さまざまな考え方にアクセスできる情報化社会においては、「絶対的な真理などない」といった思考停止に陥りがちだ。ここでは哲学作家である飲茶氏が紹介する哲学者ソクラテスのエピソードを通じ、真理探究の意義を探る。本稿は、飲茶『史上最強の哲学入門』(河出文庫)の一部を抜粋・編集したものです。
「人それぞれ」が堕落を生み
考えることを放棄してしまう
プロタゴラスの「絶対的な真理などない、真理とは相対的なものである」という相対主義哲学。それは、現代人の僕たちからすればとても共感できる考え方のように思えるかもしれない。たとえば、「これこそが絶対的真理だ!」と主張する人よりも、「人それぞれだよね」と言う人の方が、柔軟で視野の広いマトモな思考の持ち主のように見えるのではないだろうか。
だが、実際のところ、この「人それぞれ」の相対主義は、ある困った弊害を生み出すことがある。それは「人それぞれで、絶対的な真理なんかないんだから、そんなもの目指さなくてもいいんだ」となって、「真理を求める熱い気持ち」を失ってしまうということだ。
そもそも「絶対的な真理なんてないよね」と言ったって、やっぱり僕たちは「なんらかの正しさ」を見つけていかなくてはならない。どう生きるべきか、どう死ぬべきか、国家はどうあるべきか、なんのために働くのか、そういうことを考えて生きていかなくてはならない。それに、水の「冷たい/暖かい」は人それぞれだから絶対的に決められないとしても、もし、銭湯のような共同風呂があったら、やっぱり「一番最適な理想の温度」を一生懸命考えて、問いかけていかなければならない(そして、えてして世の中は共同風呂のようなものである)。
だが、相対主義の考えを推し進めて堕落してしまうと、「何事も絶対的に決められないんだからさー、適当でいいんじゃなーい?」とさじを投げてしまい、一生懸命考えることを放棄してしまう可能性があるのだ。

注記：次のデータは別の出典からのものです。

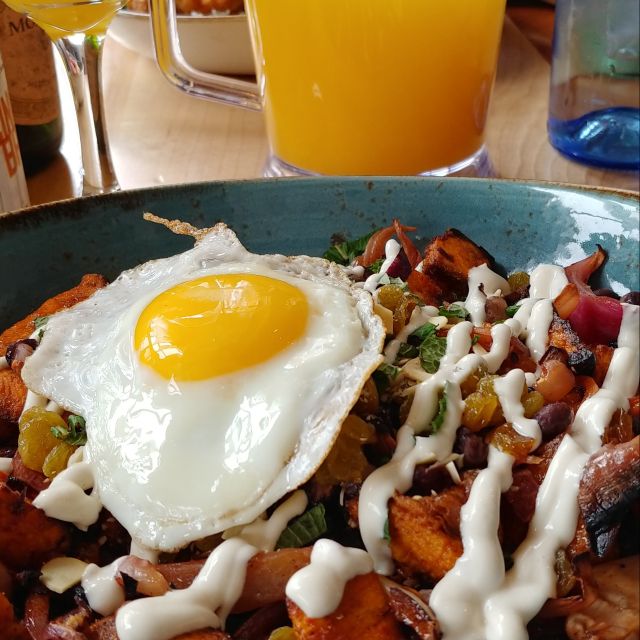
What are the coordinates of `stoneware plate` in the screenshot? It's located at (275, 205).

それは、特に民主主義国家の場合には致命的である。民主主義では、基本的に投票という「多数決」が重視されるわけだが、多数決が有効に働くためには、事前に人それぞれの正しさや価値観や信念をぶつけあって議論し尽くしている必要がある。そうしてはじめて投票という多数決は、「おさまるところにおさまる」ように機能する。だが、みんなが「正しさ」や「こうあるべき」などの「自分の考えを決めるための価値観」を持っていなければ、多数決は有効には働かない。結局のところ、みんながなんとなく多数決に参加するわけだから、クチのうまい雄弁な政治家、すなわち「もっともらしく話をするだけの扇動政治家」の意見ばかりが採用されるようになっていく。つまり、民主主義は、その場のノリで物事や権力者が決まる無責任な衆愚政治へと成り下がってしまうのである。